5. Athletes with mitral stenosis who are taking anticoagulants (blood thinners) because of arrhythmias should avoid sports where bodily contact injuries are possible.
Mitral regurgitation can be due to many different causes. Over time, the left ventricle (pumping chamber) may enlarge to compensate for this problem. The severity of mitral regurgitation is determined by echocardiogram subjectively as mild, moderate, or severe.
1. Athletes with mild to moderate mitral regurgitation and no other heart problems may participate in all sports.
2. Athletes with mild to moderate mitral regurgitation and mild left ventricular enlargement may participate in low-moderate static or low-moderate-high dynamic sports.
3. Athletes with severe mitral regurgitation and left ventricular enlargement should not participate in any sports.
4. Athletes with mitral regurgitation who are taking anticoagulants (blood thinners) because of arrhythmias should avoid sports with a high risk of bodily contact injury.
Mitral Valve Prolapse
The frequency of mitral valve prolapse in the general population is 2% to 3%. Athletes with MVP can participate in all sports if they don’t also have:
1. History of syncope (blacking out)
2. History of arrhythmias
3. Mitral regurgitation
4. Weakened pumping of the left ventricle
5. History of stroke
6. Family history of MVP-related sudden death.
Athletes who have any of these features should participate only in low intensity sports or have a detailed discussion with their physician about continued participation.

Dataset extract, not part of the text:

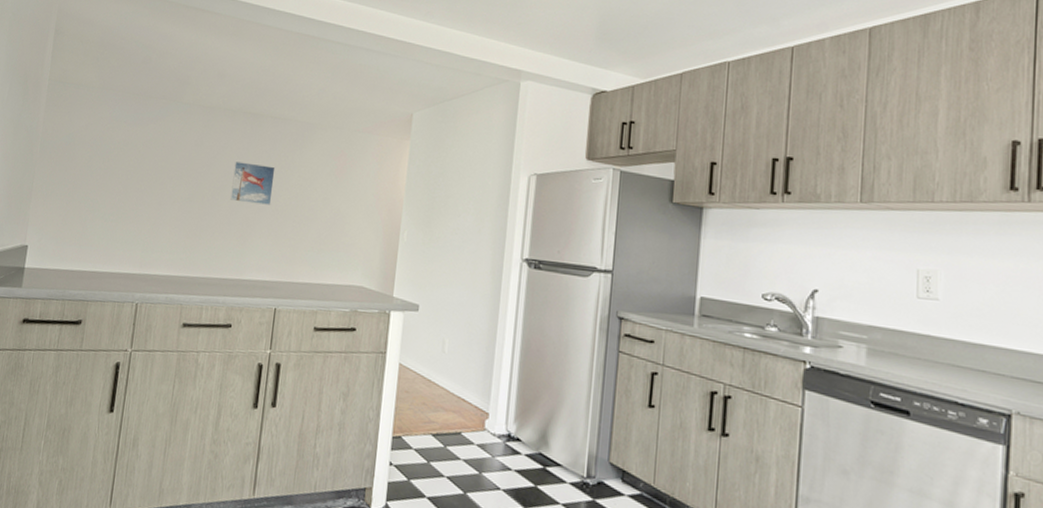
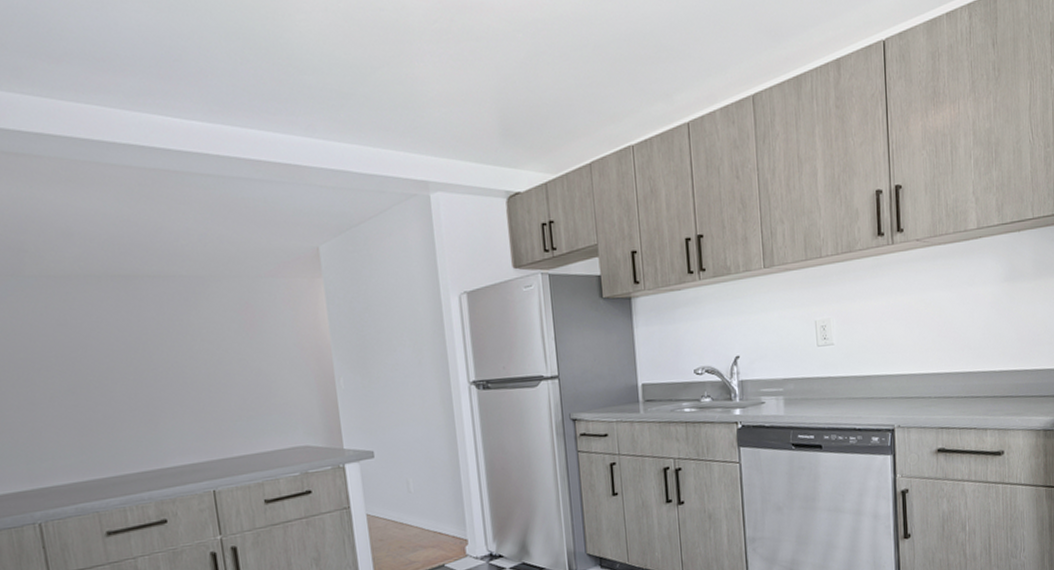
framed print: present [230,161,276,205] -> none [117,334,177,384]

Aortic stenosis, or narrowing of the aortic valve, produces symptoms of shortness of breath, syncope (blacking out), or chest pain, but these symptoms occur late in the course of this disease. Aortic stenosis may be suspected based on the presence of a characteristic heart murmur on physical examination. Echocardiography is used to classify aortic stenosis according to the valve orifice area: mild (>1.5 cm2), moderate (1.0 – 1.5 cm2), or severe (less than 1.0 cm2).
1. Athletes with mild aortic stenosis may participate in all sports.

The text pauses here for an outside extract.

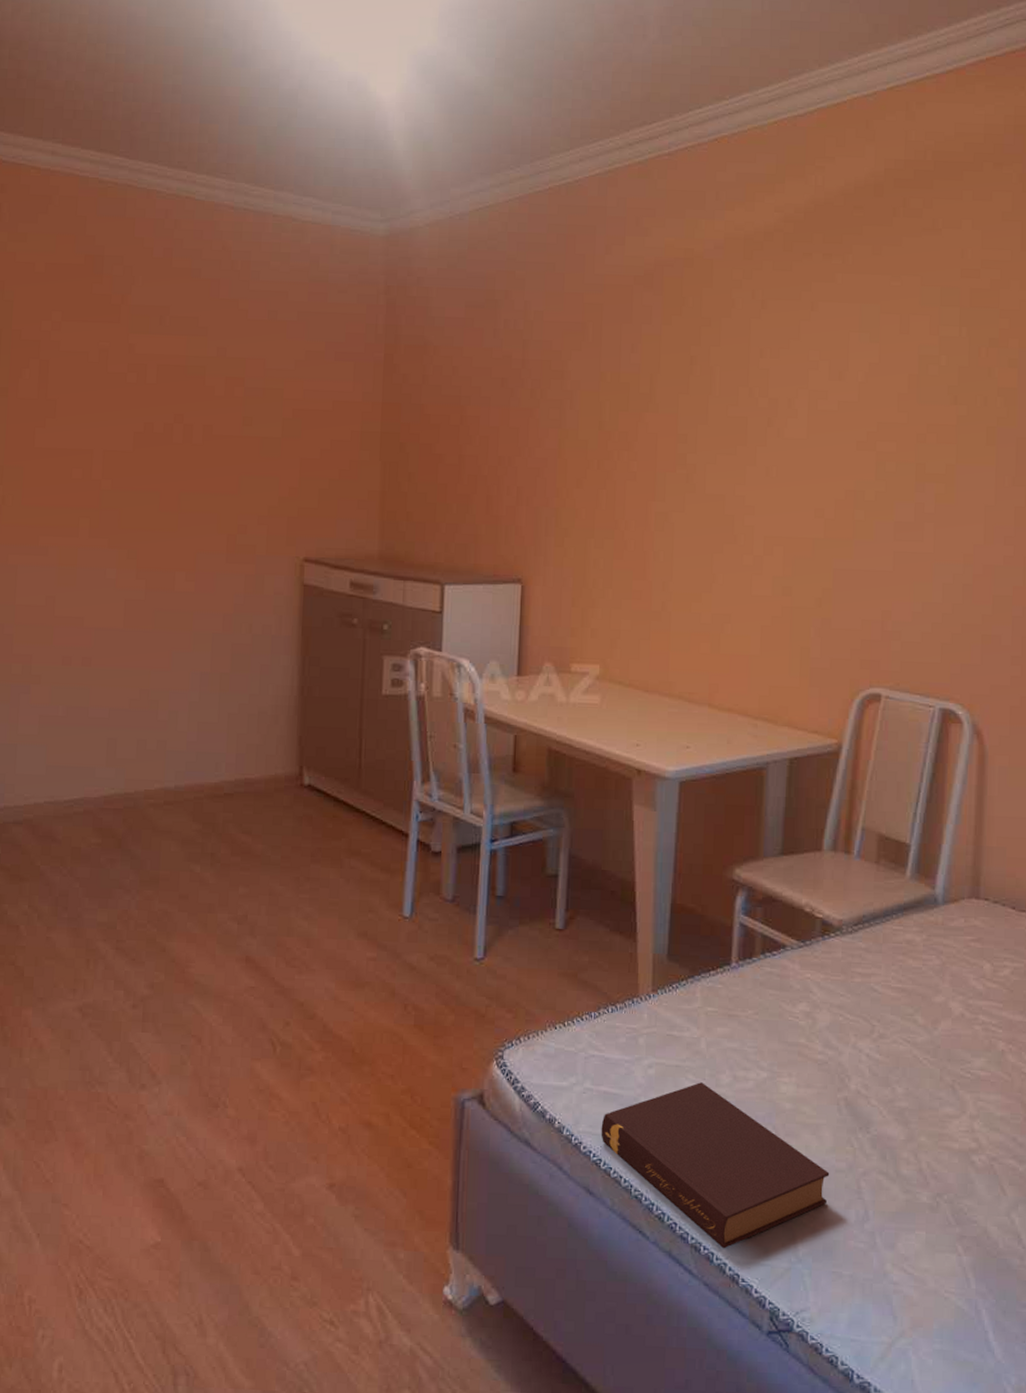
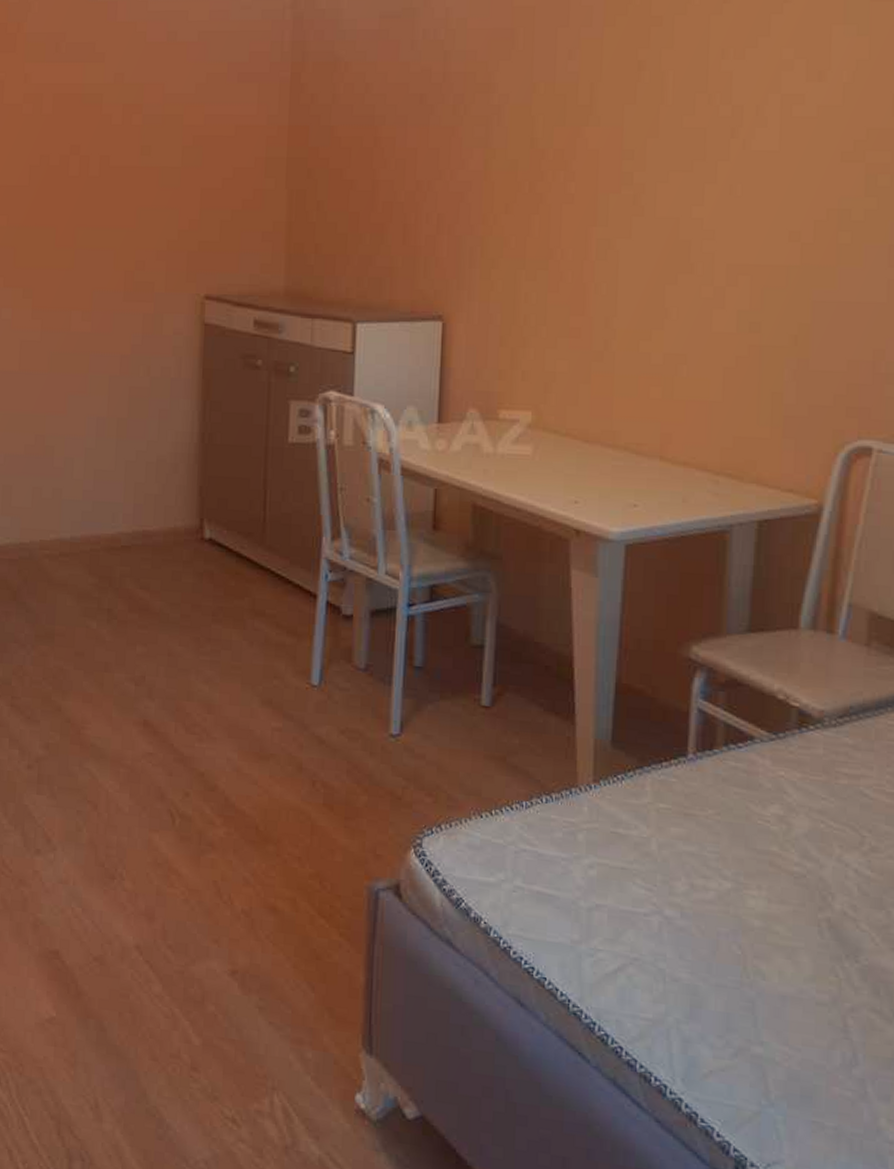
book: present [601,1082,830,1249] -> none [533,888,809,1083]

2. Athletes with moderate aortic stenosis who have NO symptoms may participate in low intensity sports. Special exercise testing may be used to identify some such athletes who may safely participate in moderate intensity sports.
3. Athletes with severe aortic stenosis and those with moderate aortic stenosis who have symptoms should not participate in any competitive sports.
Aortic regurgitation may be due to a variety of causes. Over time, the left ventricle enlarges and pumps less effectively. Echocardiography is used to classify the degree of regurgitation subjectively as mild, moderate, or severe.
1. Athletes with mild to moderate aortic regurgitation, no symptoms, and no other heart problems may participate in all sports.
2. Athletes with severe aortic regurgitation and left ventricular enlargement OR those with moderate aortic regurgitation who have symptoms should not participate in any sports.
3. Athletes with aortic regurgitation and enlargement of the ascending aorta (the blood vessel that carries bloodflow away from the heart) should participate in only low intensity sports.